Officials underestimated how much they’d have to pay tutors. Some schools offered tutoring after school, but few students attended. Even with training, tutors didn’t always use the tried-and-true strategies for helping students.
To course-correct, state officials boosted pay to $50 an hour, helped schools redesign their programs to offer tutoring during the school day, and coached tutors who needed support.
“The truth is that there are a lot of scabbed knees and bruises in this work,” Borders, who oversees the state’s tutoring effort, said at a conference held last week at Stanford University about the future of tutoring. “Not going to sugar coat this, guys. It’s hard work.”
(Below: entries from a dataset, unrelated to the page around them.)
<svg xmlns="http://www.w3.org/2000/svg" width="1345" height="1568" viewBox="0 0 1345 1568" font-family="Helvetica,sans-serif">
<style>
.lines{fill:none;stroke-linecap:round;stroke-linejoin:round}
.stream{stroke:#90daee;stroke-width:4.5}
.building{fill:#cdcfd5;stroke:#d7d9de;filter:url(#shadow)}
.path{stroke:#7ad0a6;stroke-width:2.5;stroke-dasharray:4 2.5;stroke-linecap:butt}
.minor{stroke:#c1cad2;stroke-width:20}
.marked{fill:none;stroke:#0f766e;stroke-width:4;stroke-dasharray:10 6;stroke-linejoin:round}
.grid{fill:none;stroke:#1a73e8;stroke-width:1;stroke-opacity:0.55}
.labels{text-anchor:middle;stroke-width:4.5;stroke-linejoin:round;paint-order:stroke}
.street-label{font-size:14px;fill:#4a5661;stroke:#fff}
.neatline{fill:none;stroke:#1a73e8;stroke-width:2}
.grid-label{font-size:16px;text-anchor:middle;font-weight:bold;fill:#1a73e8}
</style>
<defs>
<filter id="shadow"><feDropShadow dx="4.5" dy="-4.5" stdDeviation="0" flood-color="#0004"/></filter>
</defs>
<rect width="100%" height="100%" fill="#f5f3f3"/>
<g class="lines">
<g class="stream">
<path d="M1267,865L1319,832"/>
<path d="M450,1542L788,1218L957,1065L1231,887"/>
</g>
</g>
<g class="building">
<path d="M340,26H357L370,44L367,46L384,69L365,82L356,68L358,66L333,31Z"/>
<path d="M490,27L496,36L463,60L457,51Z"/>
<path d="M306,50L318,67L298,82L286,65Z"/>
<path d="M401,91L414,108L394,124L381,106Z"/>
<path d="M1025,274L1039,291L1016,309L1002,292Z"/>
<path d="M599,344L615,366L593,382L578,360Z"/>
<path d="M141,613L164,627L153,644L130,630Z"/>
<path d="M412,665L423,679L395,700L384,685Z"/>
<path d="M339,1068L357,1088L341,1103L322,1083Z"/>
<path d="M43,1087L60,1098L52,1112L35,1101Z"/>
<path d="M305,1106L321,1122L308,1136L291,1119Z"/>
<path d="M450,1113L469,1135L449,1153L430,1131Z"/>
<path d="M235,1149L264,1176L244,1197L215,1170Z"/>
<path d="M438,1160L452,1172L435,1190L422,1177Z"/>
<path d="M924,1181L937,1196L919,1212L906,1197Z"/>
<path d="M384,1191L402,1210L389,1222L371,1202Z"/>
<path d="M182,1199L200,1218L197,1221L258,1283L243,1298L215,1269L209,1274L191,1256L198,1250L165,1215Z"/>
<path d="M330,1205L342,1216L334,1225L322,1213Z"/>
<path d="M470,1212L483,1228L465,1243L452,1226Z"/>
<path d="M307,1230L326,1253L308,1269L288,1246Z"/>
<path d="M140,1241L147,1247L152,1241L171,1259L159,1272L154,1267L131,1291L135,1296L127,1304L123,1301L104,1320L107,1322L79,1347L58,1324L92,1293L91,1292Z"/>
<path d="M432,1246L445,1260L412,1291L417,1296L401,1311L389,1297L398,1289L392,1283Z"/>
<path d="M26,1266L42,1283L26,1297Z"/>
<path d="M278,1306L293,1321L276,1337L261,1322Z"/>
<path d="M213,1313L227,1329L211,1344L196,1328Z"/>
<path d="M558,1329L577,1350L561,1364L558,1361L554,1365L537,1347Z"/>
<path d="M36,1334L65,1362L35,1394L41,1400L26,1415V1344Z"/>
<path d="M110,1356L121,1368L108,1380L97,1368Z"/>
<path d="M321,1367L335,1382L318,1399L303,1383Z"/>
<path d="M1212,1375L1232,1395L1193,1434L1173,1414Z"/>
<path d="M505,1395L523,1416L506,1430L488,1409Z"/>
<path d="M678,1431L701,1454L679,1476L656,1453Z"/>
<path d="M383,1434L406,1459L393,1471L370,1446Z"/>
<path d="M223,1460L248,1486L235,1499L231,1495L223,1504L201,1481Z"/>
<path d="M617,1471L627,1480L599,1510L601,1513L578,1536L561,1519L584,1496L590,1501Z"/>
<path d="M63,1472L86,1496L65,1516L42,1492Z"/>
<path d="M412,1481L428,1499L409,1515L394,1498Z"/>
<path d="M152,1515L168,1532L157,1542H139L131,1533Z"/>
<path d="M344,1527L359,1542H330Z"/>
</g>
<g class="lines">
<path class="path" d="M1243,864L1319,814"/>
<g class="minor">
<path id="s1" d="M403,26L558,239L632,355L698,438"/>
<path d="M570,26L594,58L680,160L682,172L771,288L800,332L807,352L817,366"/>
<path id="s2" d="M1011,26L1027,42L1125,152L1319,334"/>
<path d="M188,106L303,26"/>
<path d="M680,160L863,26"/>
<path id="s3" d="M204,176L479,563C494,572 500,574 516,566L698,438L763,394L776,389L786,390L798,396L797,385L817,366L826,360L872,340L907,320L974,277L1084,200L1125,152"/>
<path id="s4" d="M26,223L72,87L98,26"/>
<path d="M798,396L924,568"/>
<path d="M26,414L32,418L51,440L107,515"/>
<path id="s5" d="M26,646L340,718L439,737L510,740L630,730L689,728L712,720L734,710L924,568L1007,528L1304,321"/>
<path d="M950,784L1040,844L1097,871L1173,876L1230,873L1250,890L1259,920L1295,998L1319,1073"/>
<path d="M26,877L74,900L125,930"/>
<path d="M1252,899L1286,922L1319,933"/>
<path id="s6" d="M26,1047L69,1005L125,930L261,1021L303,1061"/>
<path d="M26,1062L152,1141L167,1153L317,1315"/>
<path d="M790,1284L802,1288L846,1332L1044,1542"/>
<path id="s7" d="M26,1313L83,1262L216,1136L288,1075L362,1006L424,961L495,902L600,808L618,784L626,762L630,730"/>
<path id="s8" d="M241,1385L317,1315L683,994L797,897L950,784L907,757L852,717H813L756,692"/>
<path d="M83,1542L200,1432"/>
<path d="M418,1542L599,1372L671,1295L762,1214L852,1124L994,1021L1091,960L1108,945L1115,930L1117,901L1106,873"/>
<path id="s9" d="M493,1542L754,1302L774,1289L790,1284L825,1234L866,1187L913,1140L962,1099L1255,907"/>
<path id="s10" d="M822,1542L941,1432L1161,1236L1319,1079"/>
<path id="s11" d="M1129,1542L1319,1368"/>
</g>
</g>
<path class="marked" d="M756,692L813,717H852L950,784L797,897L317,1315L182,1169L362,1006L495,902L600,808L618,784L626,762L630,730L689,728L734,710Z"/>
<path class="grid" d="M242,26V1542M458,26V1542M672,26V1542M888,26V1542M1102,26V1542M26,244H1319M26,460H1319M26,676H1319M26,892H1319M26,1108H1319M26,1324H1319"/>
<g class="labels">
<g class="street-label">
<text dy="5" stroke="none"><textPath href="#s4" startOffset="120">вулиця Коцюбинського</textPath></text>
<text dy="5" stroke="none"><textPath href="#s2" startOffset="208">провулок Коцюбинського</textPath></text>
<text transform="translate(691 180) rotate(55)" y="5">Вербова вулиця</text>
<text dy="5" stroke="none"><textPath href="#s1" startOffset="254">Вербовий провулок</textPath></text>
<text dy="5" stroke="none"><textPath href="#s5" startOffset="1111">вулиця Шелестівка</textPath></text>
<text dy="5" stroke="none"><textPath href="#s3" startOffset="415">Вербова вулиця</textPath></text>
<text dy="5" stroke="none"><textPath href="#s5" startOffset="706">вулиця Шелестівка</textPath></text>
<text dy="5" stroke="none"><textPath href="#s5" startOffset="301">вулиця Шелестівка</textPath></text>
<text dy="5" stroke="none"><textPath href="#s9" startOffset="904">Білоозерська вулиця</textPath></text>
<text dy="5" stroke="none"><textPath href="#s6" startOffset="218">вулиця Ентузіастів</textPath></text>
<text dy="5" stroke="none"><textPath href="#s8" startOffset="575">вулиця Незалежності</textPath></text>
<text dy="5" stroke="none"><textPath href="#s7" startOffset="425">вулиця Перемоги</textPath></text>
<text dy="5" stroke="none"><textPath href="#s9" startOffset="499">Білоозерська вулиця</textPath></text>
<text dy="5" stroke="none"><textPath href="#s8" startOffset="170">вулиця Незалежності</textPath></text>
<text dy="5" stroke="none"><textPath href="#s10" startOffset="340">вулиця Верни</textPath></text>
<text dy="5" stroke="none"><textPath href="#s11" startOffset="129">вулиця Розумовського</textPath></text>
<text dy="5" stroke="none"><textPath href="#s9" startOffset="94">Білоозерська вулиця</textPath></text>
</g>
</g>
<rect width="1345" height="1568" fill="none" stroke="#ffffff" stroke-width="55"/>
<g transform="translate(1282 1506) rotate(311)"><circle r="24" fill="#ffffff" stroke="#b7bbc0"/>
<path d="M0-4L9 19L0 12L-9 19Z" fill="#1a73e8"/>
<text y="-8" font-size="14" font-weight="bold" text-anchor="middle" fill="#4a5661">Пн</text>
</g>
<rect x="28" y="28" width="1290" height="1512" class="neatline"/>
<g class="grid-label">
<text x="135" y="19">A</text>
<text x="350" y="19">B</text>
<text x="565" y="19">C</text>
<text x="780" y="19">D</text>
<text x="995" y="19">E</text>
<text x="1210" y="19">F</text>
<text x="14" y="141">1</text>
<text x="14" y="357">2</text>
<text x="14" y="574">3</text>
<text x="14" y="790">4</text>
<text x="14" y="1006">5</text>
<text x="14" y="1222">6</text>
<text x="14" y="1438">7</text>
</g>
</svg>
Early in the pandemic, experts identified high-dosage tutoring — the kind that’s offered multiple times per week, in small groups, with a consistent tutor — as a potentially successful strategy for helping students plug learning gaps. But more than two years into a national push to expand the reach of tutoring, many schools are still struggling with basics, like how to staff and schedule their programs.
Now, as COVID relief funds dwindle, some big questions remain, including: What are the best ways to get high-dosage tutoring to more students? And how can schools keep their programs going when those federal dollars are gone?
A key group of researchers, school leaders, and tutoring organizations attempted to answer some of those questions at the recent convening hosted by the National Student Support Accelerator, a Stanford program that shares research and helps schools launch tutoring programs.